Task objective: Please restate, word for word, the lines below that begin at the one with "23 de maio de 2016 às" and end at the one with "Hambúrguer é bom, mas você já comeu pizza?". Leave out all other lines.

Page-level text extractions
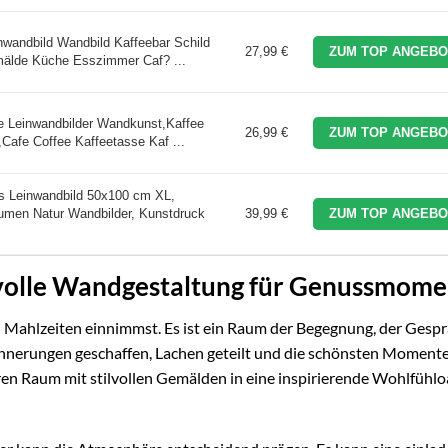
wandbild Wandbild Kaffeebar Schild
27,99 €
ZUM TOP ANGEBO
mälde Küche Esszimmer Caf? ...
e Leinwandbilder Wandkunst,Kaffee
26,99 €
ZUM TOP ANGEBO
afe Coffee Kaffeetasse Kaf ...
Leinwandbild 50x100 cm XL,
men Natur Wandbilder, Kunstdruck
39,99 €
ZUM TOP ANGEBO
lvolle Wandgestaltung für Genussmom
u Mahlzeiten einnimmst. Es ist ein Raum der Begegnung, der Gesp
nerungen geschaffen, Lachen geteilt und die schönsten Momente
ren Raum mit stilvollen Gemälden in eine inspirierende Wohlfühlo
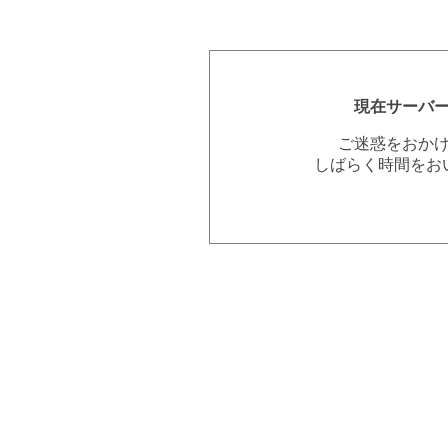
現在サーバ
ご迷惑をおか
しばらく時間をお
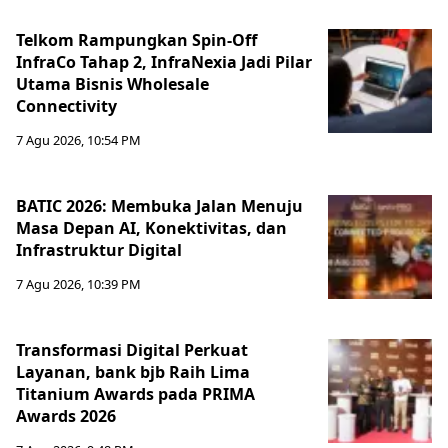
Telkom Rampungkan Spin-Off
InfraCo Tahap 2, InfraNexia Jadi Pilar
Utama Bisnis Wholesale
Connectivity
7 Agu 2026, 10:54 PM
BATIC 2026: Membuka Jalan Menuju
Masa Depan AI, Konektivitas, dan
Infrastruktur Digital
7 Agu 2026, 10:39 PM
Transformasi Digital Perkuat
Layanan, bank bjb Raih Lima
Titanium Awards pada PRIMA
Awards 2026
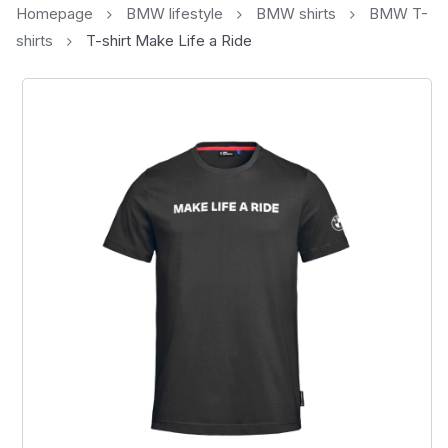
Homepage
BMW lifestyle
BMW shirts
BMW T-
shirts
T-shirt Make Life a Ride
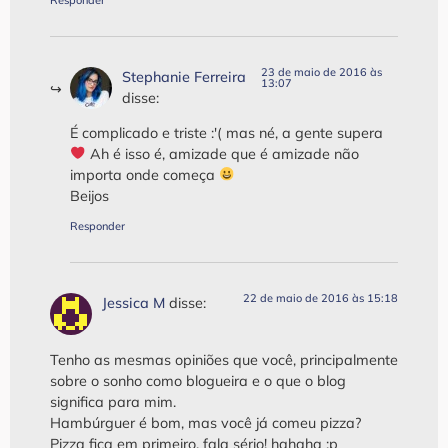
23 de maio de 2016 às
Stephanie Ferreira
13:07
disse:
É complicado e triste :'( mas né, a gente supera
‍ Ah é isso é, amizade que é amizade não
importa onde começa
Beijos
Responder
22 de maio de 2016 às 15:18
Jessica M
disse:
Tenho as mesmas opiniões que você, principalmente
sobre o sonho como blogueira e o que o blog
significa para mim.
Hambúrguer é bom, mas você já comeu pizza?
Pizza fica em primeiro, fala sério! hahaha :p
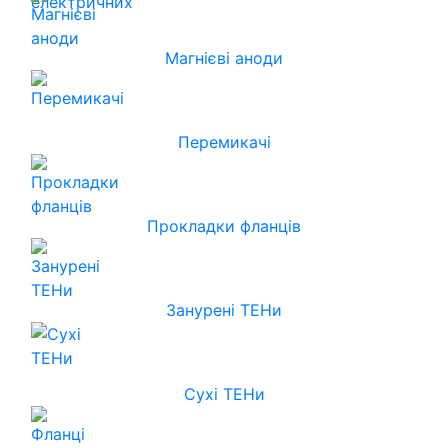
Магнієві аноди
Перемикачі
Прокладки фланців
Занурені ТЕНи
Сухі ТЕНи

Output of the exercise:
23 de maio de 2016 às
Stephanie Ferreira
13:07
disse:
É complicado e triste :'( mas né, a gente supera
‍ Ah é isso é, amizade que é amizade não
importa onde começa
Beijos
Responder
22 de maio de 2016 às 15:18
Jessica M
disse:
Tenho as mesmas opiniões que você, principalmente
sobre o sonho como blogueira e o que o blog
significa para mim.
Hambúrguer é bom, mas você já comeu pizza?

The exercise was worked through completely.